With automated unit tests, the cost of retest is zero. That means the unit test can be re-run with every change. Consequently, unit tests can notify the programmer immediately when a code change modifies some other tested behavior. Unit tests are a safety-net.
Comprehensive unit tests allow the programmer to improve the design of their code. Mistakes are caught in the safety-net.
As the complexity of the code under test increases, this becomes evident also in the test cases; the tests get complex to write and maintain. The astute programmer can use this as a indication that the code should be refactored to improve and simplify the design.
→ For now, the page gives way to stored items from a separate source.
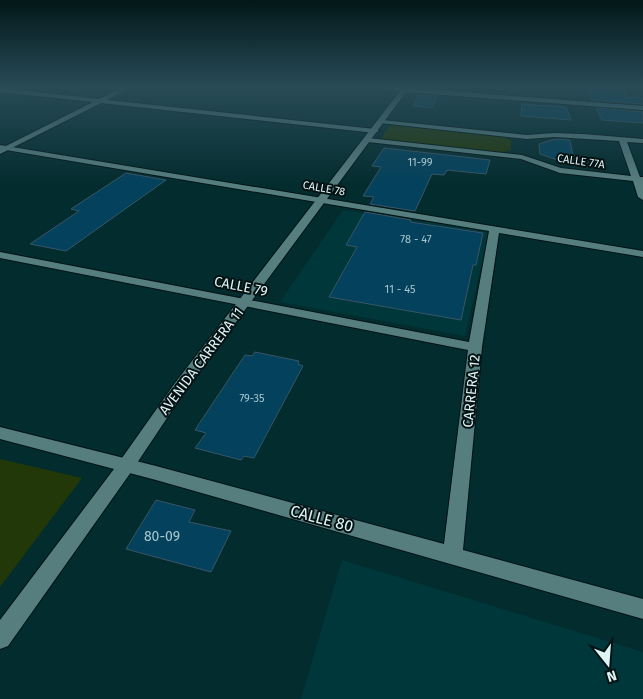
<svg xmlns="http://www.w3.org/2000/svg" width="643" height="699" viewBox="0 0 643 699" font-family="'Fira Sans',sans-serif">
<style>
.built{fill:#00373a}
.green{fill:#233808}
.building{fill:#03415c;stroke:#395566}
.lines{fill:none;stroke-linecap:round;stroke-linejoin:round}
.minor-casing{stroke:#001315;stroke-width:2}
.tertiary-casing{stroke:#001315;stroke-width:2}
.secondary-casing{stroke:#001315;stroke-width:2}
.minor{fill:#577e7f;fill-rule:evenodd}
.tertiary{fill:#577e7f;fill-rule:evenodd}
.secondary{fill:#577e7f;fill-rule:evenodd}
.labels{text-anchor:middle;stroke-width:4;stroke-linejoin:round;paint-order:stroke}
.far-street-label{font-size:11px;fill:#def3f4;stroke:#041213}
.number-label{font-size:11px;fill:#a7c6ce}
.street-label{font-size:14px;fill:#def3f4;stroke:#041213}
.near-number-label{font-size:14px;fill:#a7c6ce}
.near-street-label{font-size:16px;fill:#def3f4;stroke:#041213}
</style>
<rect width="100%" height="100%" fill="#032c2e"/>
<!-- built -->
<g class="built">
<polygon points="343,210 489,231 465,336 280,302"/>
<polygon points="342,560 643,652 643,699 301,699"/>
</g>
<!-- green -->
<g class="green">
<polygon points="398,125 505,137 511,140 511,150 499,153 381,139 389,126"/>
<polygon points="0,459 82,478 0,587"/>
</g>
<!-- building -->
<g class="building">
<polygon points="586,88 624,90 626,97 643,98 643,104 592,100"/>
<polygon points="419,95 437,96 432,108 413,106"/>
<polygon points="522,104 566,107 571,120 521,116"/>
<polygon points="596,108 643,112 643,123 602,120"/>
<polygon points="555,139 570,140 575,166 540,154 539,144"/>
<polygon points="384,148 465,157 490,160 486,174 447,170 444,175 432,174 415,211 370,204 374,197 363,196 381,167 372,166"/>
<polygon points="126,173 166,180 66,251 30,244 79,211 71,209"/>
<polygon points="365,212 411,220 410,222 483,233 476,265 473,265 461,320 329,297 357,247 346,245"/>
<polygon points="255,352 299,361 298,364 303,366 254,458 244,456 241,460 195,448 206,433 195,430 245,355 252,356"/>
<polygon points="156,500 195,510 189,522 231,531 211,572 126,549"/>
</g>
<g class="lines">
<!-- minor casing -->
<g class="minor-casing">
<g id="minor">
<polygon points="382,120 527,135 554,133 583,134 643,139 643,143 627,142 640,177 643,177 643,200 638,197 633,181 560,173 521,159 368,142 364,140 368,138 522,155 561,168 631,176 619,141 554,137 527,139 380,123 380,121"/>
<polygon points="0,145 643,251 643,257 499,233 482,347 463,550 643,599 643,619 156,480 0,439 0,427 156,466 444,544 468,350 0,258 0,252 469,342 489,231 0,149"/>
</g>
</g>
<!-- tertiary casing -->
<g class="tertiary-casing">
<polygon id="tertiary" points="123,87 130,87 107,100 375,129 379,131 375,133 101,103 0,154 0,149 93,102 0,92 0,88 99,99"/>
</g>
<!-- secondary casing -->
<g class="secondary-casing">
<polygon id="secondary" points="363,87 409,87 408,88 643,106 643,110 406,92 185,391 129,475 8,646 0,649 0,620 117,465 175,383 400,91"/>
</g>
<!-- minor -->
<use href="#minor" class="minor"/>
<!-- tertiary -->
<use href="#tertiary" class="tertiary"/>
<!-- secondary -->
<use href="#secondary" class="secondary"/>
</g>
<!-- sky -->
<linearGradient id="sky" x2="0" y2="1"><stop stop-color="#021819"/><stop offset="0.47" stop-color="#284b57"/><stop offset="1" stop-color="#284b57" stop-opacity="0"/></linearGradient>
<rect width="643" height="185" fill="url(#sky)"/>
<g class="labels">
<!-- far-street labels -->
<g class="far-street-label">
<text transform="translate(581 161) rotate(8)" y="4">CALLE 77A</text>
<text transform="translate(324 188) rotate(10)" y="4">CALLE 78</text>
</g>
<!-- number labels -->
<g class="number-label">
<text x="420" y="166">11-99</text>
<text x="416" y="243">78 - 47</text>
<text x="400" y="293">11 - 45</text>
<text x="252" y="402">79-35</text>
</g>
<!-- street labels -->
<g class="street-label">
<text transform="translate(241 286) rotate(11)" y="5">CALLE 79</text>
<text transform="translate(201 361) rotate(-53)" y="5">AVENIDA CARRERA 11</text>
<text transform="translate(471 391) rotate(-84)" y="5">CARRERA 12</text>
</g>
<!-- near-number labels -->
<g class="near-number-label">
<text x="162" y="541">80-09</text>
</g>
<!-- near-street labels -->
<g class="near-street-label">
<text transform="translate(322 518) rotate(15)" y="6">CALLE 80</text>
</g>
</g>
<!-- north arrow -->
<g transform="translate(608 664) rotate(163)" stroke="#041213" stroke-width="4" paint-order="stroke">
<path d="M0-4L9 19L0 12L-9 19Z" fill="#def3f4"/>
<text y="-8" font-size="14" font-weight="bold" text-anchor="middle" fill="#def3f4">N</text>
</g>
</svg>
Manual Vs Automated Unit Testing Methods
Unit tests are also defined to be methods that test a small chunk of code grouped together to form one logical function.
Manual Unit Testing
These methods can be manual or automatic. When unit testing a chunk of code manually, which is often done by the developer himself, he/she would try to test out that the expectation from the chunk of code added by him/her works as expected. Often it also involves on a high level checking if the overall product is stable after the addition of the code.
Automated Unit Testing
Automated unit tests are chunk of code written along with the code modified/added so that the logic of the new code can be verified without manual intervention. This tests are like safety net that are added one after other so that your new code is also compatible with the previous expected functionality. Few important characteristics of the automated unit tests are that it should run in memory, should not rely on network and should test only smallest possible chunk of logic expecting everything else to work as expected.
This is often achieved via mocking. In this process, you are expected to mock every other code that interacts with the code in test to behave as expected and then expect the code in test to behave as expected too. This only works if the interacting code has similar tests.
Unit Testing in Java
They look like this in Java:
@Test public void returnsSumOfTwoNumbers(){ assertThat( addTwoNumbers( 3, 5 ), is( 8 )); }
This tests a function called addTwoNumbers that takes two numbers. It supplies 3 and 5 as example numbers, then checks that the returned value is 8.
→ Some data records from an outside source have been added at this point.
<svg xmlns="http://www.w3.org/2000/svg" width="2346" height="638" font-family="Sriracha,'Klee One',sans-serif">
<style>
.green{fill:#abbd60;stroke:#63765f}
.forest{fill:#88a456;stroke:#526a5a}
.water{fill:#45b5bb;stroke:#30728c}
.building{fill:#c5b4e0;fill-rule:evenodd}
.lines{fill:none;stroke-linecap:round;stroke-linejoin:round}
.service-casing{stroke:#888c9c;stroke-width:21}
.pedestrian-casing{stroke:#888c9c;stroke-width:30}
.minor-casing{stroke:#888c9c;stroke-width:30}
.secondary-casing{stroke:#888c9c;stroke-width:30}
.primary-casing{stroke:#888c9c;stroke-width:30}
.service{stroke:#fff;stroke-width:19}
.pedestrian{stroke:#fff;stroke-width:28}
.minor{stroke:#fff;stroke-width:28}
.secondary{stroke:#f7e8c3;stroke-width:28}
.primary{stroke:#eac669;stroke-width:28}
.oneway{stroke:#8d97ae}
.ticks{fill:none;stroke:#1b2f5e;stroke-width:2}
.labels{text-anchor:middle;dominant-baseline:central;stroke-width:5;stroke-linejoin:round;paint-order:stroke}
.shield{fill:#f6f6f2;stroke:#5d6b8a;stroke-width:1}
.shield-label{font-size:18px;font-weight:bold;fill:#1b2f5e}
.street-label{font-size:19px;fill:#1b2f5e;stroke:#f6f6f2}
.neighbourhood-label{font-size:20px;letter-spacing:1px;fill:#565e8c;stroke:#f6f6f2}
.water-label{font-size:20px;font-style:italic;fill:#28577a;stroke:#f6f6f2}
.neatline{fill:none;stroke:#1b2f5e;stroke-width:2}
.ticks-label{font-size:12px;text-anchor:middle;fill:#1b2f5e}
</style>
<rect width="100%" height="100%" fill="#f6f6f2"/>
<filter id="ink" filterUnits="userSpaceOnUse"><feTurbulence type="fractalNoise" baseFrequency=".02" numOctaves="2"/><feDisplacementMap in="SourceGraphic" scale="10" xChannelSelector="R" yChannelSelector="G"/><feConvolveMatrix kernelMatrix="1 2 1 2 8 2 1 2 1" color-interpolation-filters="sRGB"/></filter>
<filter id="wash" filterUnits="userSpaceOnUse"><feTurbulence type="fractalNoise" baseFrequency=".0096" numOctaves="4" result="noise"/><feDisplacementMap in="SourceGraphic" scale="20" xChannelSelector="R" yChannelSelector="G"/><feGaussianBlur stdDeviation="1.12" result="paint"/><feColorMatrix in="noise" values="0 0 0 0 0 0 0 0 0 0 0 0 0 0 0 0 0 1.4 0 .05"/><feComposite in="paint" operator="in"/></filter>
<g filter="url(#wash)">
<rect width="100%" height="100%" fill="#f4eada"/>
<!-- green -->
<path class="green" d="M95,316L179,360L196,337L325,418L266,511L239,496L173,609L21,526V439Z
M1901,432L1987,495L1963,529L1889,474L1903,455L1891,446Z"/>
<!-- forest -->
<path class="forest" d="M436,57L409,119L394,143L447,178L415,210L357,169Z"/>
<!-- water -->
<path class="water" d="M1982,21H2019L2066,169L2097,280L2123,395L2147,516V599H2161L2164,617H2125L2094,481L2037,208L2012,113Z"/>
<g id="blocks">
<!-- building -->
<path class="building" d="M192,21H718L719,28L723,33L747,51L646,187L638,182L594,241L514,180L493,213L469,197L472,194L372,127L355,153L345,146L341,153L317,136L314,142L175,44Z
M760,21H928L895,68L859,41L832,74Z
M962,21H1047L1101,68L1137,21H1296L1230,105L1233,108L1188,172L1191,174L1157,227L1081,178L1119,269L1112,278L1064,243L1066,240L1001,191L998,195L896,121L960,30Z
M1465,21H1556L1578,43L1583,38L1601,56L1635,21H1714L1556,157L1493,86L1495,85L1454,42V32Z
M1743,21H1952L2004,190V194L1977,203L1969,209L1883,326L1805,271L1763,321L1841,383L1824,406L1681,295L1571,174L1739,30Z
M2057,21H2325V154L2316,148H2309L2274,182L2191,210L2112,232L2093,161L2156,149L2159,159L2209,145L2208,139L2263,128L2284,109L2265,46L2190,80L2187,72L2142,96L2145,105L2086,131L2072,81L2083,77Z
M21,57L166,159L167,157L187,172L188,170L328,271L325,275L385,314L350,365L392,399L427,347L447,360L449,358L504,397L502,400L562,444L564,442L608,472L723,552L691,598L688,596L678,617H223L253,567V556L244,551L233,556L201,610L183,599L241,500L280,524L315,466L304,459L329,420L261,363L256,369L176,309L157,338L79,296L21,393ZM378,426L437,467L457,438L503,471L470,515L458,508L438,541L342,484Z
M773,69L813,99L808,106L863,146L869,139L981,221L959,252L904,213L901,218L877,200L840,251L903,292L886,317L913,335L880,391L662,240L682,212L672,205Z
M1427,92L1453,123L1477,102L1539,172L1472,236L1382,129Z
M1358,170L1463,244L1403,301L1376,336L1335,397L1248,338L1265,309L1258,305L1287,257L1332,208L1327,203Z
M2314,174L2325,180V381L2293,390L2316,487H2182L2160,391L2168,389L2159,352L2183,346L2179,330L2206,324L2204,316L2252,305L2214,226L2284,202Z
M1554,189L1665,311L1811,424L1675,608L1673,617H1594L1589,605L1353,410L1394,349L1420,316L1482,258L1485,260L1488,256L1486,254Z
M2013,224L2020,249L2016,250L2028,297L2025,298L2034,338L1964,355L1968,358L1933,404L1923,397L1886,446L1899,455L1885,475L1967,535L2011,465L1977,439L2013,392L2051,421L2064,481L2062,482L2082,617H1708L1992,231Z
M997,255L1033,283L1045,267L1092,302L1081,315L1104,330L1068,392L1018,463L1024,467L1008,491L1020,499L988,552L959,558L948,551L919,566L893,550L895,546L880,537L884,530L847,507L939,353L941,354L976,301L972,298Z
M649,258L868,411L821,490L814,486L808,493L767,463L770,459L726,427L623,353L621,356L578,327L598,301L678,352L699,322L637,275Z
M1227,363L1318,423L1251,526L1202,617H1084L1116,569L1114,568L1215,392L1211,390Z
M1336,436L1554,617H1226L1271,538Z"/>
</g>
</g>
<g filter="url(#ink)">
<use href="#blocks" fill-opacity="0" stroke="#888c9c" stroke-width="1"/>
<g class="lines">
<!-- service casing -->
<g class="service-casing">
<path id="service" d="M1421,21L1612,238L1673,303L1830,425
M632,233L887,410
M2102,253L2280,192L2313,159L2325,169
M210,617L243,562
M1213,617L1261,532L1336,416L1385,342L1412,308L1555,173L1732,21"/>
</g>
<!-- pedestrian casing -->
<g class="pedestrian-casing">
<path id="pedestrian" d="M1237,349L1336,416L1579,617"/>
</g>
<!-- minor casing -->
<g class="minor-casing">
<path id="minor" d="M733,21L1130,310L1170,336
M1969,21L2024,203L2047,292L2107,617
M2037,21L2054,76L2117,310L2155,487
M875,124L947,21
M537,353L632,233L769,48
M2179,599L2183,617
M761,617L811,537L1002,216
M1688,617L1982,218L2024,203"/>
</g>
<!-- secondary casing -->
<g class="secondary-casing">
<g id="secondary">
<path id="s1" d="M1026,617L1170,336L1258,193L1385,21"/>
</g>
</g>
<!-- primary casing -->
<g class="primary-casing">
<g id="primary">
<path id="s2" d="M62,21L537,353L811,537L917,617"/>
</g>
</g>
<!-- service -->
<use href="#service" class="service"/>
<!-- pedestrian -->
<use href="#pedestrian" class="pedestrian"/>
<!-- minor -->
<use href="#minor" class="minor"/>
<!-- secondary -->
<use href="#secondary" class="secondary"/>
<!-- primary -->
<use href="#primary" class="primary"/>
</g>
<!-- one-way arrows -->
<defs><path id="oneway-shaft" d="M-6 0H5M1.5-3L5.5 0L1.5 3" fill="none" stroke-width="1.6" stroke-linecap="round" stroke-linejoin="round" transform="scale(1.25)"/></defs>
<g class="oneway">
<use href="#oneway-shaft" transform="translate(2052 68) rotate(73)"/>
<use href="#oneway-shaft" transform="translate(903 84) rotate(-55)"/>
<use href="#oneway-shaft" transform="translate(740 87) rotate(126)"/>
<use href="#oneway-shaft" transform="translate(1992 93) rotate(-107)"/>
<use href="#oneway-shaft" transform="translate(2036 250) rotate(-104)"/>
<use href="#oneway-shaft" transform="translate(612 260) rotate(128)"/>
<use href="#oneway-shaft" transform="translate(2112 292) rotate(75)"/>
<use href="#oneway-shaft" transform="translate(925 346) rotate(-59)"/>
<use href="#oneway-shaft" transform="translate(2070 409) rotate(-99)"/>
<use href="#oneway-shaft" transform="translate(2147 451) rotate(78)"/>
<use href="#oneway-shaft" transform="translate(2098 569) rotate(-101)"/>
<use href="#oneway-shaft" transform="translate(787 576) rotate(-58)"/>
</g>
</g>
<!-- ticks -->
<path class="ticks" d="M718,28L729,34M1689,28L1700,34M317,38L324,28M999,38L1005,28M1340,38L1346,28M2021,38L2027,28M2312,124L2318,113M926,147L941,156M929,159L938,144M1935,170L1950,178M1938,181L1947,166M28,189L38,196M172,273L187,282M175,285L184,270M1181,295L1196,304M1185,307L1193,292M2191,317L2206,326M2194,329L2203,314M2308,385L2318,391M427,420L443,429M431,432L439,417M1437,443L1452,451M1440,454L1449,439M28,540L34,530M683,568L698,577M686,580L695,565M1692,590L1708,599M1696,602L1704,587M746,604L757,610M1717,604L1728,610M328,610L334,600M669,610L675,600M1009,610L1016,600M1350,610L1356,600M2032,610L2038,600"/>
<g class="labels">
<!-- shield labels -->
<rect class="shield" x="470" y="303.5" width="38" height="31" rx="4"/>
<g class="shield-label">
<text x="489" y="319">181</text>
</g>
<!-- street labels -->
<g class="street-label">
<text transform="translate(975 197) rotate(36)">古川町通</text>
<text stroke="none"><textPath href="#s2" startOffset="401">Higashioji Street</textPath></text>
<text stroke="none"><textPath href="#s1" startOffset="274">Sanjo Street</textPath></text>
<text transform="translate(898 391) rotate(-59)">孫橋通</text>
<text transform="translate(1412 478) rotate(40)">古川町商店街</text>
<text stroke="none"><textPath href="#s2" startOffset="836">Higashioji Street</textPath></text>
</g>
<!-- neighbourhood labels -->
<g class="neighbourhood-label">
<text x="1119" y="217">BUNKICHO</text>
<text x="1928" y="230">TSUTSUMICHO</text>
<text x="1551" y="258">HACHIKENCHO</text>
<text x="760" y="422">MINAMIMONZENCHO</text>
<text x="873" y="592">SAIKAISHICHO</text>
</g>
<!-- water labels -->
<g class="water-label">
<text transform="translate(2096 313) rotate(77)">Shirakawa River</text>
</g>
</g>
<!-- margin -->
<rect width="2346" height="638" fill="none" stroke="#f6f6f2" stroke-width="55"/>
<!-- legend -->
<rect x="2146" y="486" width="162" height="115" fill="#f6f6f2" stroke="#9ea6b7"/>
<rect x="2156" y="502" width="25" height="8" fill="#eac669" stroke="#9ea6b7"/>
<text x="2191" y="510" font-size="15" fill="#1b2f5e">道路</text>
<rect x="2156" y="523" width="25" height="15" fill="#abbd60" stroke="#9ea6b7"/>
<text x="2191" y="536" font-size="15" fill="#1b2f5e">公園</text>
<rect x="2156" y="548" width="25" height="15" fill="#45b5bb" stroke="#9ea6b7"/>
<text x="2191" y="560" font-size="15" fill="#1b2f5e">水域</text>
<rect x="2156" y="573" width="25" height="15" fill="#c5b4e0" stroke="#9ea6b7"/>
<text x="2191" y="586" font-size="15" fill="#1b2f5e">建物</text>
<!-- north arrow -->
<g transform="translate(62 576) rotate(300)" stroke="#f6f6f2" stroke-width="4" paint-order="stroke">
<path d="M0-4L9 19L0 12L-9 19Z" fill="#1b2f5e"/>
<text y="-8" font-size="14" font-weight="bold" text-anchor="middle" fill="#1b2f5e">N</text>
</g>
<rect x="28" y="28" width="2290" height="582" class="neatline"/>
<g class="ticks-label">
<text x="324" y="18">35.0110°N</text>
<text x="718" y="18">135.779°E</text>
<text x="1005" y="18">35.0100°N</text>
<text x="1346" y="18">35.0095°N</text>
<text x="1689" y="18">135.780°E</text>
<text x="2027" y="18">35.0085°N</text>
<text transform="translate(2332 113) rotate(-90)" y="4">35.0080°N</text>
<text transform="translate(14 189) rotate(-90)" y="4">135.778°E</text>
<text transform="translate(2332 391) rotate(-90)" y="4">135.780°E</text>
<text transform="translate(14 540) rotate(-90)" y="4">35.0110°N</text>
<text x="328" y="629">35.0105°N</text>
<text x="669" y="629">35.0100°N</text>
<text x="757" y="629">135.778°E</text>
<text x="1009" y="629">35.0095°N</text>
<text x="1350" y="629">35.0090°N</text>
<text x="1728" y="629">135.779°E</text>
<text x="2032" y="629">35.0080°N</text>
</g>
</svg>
If it isn’t 8, the test runner would give you a red bar, and report all failed tests.
They are very useful to ensure your code does what you expect it to do, to ensure that future changes don’t accidentally break things, and to help you think about the design of public interface of your code.
The last point is critical to TDD. You’ll probably assume that addTwoNumbers() is implemented using the addition operator. But it could just as well look up the answer in a database, or a lookup table, or call special hardware. The test would still pass, and be unchanged, as it only tests the public interface of our function.
Unit tests also are coded to avoid relying on environmental factors. So they do not rely on a database being in a particular state, nor do they scrape web output. There are tests that do this, but generally get referred to as integration tests or system tests.